Information shown:

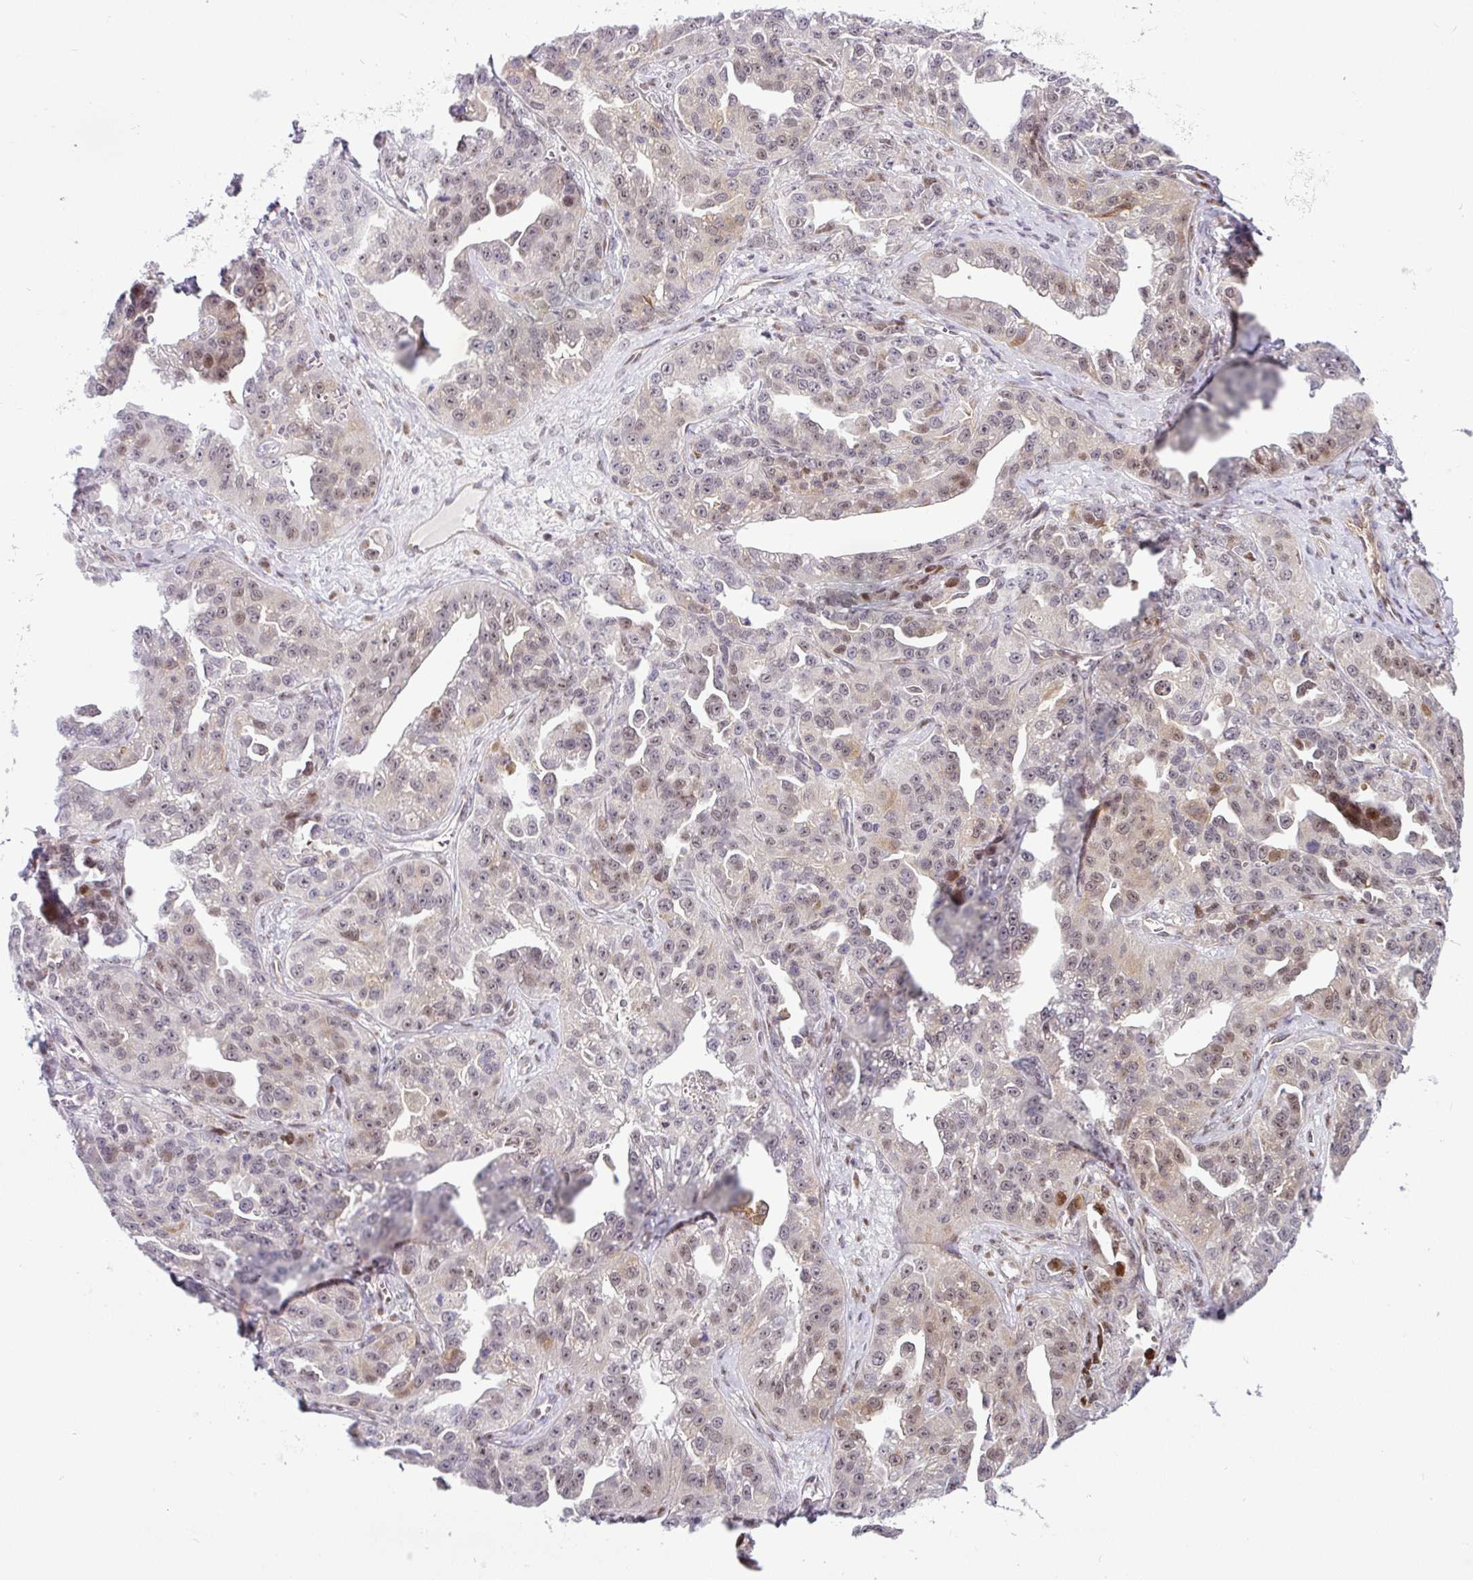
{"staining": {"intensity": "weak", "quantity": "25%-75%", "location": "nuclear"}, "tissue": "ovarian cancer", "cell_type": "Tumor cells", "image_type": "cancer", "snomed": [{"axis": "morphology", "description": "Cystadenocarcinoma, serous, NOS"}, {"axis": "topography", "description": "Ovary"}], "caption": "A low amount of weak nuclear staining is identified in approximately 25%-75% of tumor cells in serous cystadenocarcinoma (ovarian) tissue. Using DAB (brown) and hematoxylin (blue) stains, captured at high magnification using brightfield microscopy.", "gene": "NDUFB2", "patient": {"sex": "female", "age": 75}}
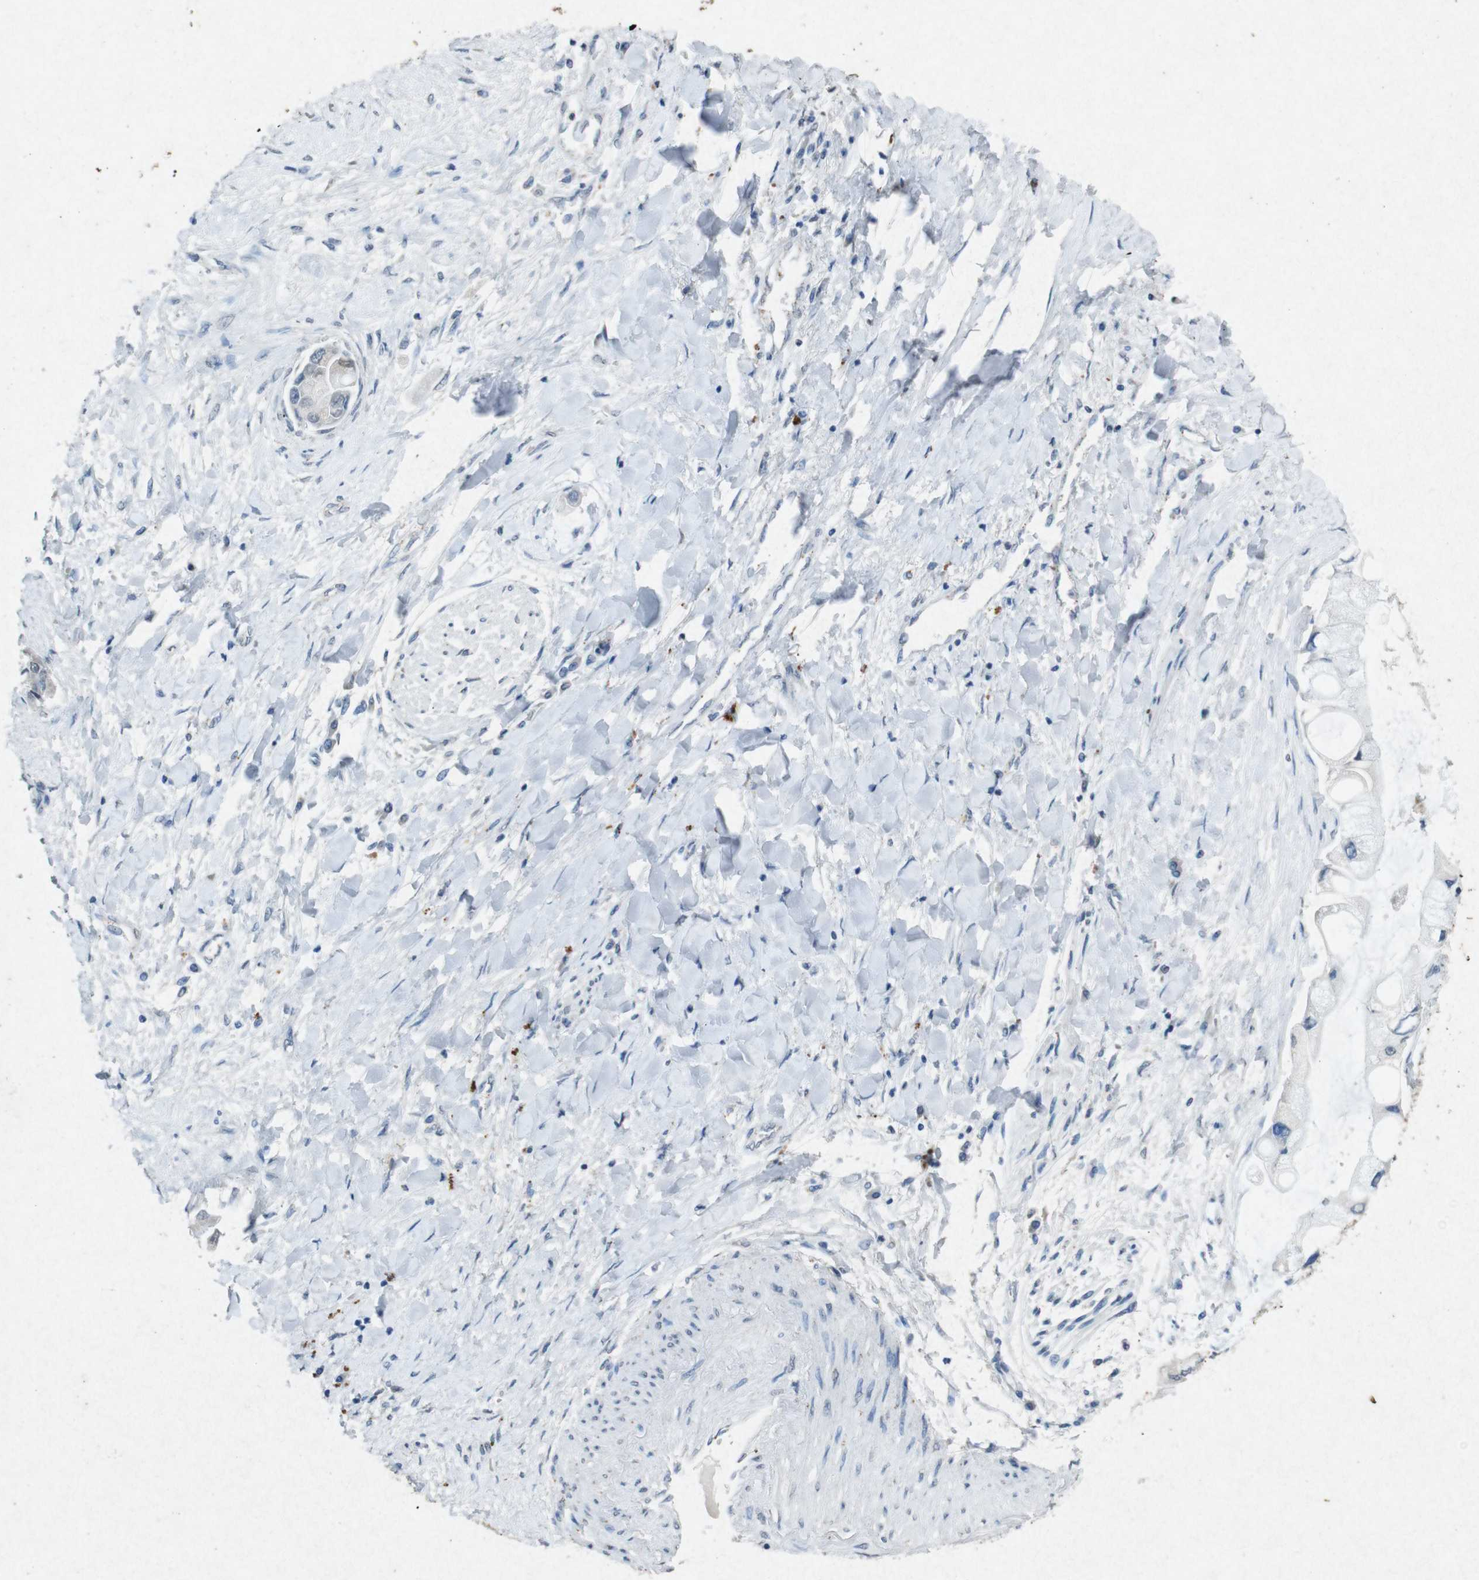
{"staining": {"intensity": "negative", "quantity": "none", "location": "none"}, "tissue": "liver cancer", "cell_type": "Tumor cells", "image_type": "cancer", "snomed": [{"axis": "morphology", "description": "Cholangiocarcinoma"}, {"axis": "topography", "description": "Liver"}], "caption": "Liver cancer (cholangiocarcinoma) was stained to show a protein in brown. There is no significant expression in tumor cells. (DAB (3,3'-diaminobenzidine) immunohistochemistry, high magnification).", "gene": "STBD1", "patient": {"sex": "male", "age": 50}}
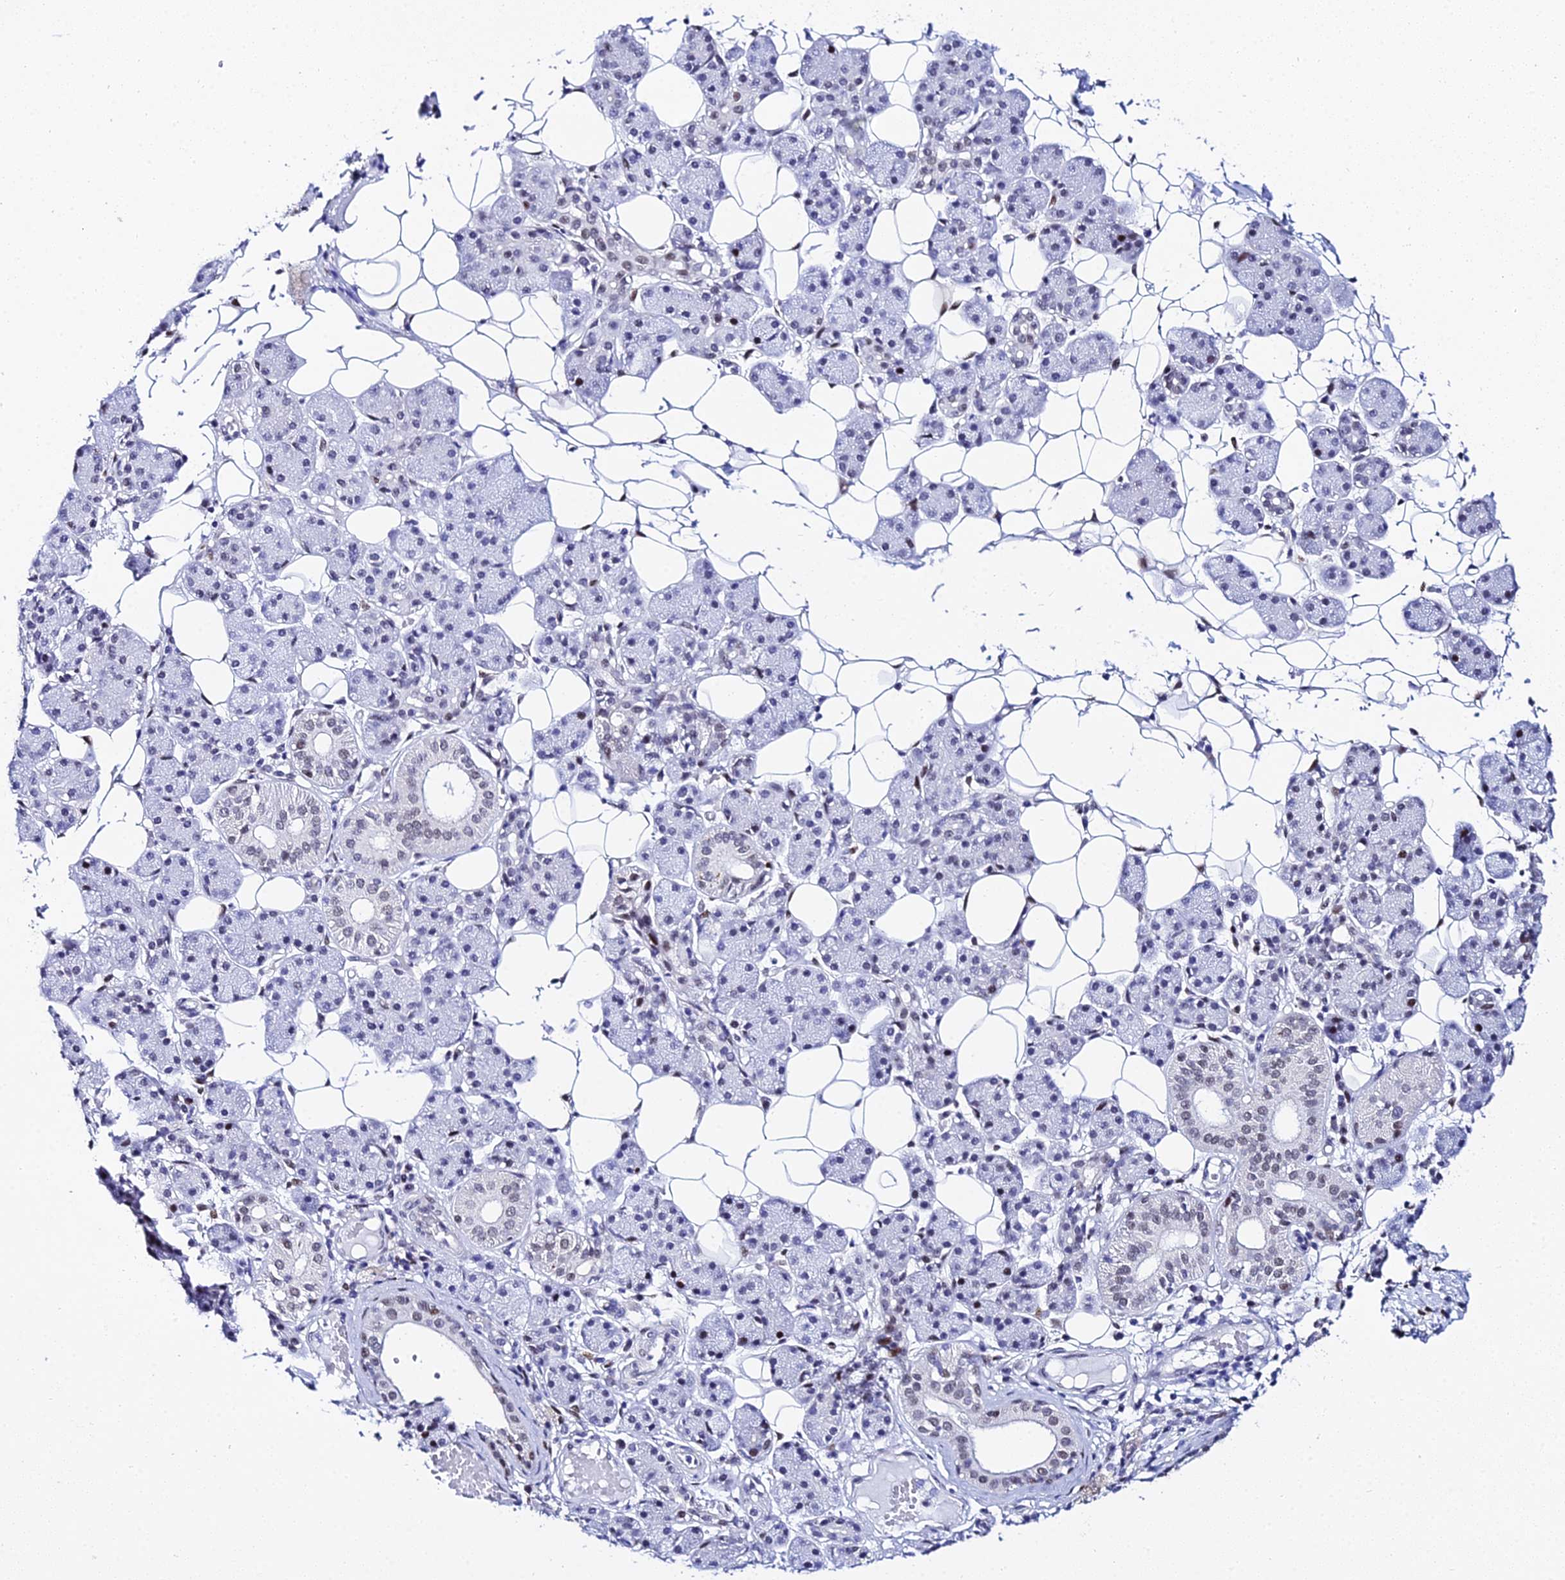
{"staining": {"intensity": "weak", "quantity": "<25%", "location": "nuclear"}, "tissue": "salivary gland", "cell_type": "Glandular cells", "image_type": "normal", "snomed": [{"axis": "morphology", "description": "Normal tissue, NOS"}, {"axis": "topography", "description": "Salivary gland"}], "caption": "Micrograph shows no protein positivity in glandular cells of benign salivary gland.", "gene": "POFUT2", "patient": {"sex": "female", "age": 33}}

What you should do:
Leaving out all pictures, retype exactly the lines that run from the one containing "cancer (cholangiocarcinoma) was" through the last line of the material.

Reply to the exercise:
{"staining": {"intensity": "negative", "quantity": "none", "location": "none"}, "tissue": "liver cancer", "cell_type": "Tumor cells", "image_type": "cancer", "snomed": [{"axis": "morphology", "description": "Cholangiocarcinoma"}, {"axis": "topography", "description": "Liver"}], "caption": "Liver cancer (cholangiocarcinoma) was stained to show a protein in brown. There is no significant expression in tumor cells. (DAB (3,3'-diaminobenzidine) immunohistochemistry, high magnification).", "gene": "STBD1", "patient": {"sex": "male", "age": 50}}
{"staining": {"intensity": "weak", "quantity": "<25%", "location": "nuclear"}, "tissue": "salivary gland", "cell_type": "Glandular cells", "image_type": "normal", "snomed": [{"axis": "morphology", "description": "Normal tissue, NOS"}, {"axis": "topography", "description": "Salivary gland"}], "caption": "Micrograph shows no protein positivity in glandular cells of benign salivary gland.", "gene": "POFUT2", "patient": {"sex": "female", "age": 33}}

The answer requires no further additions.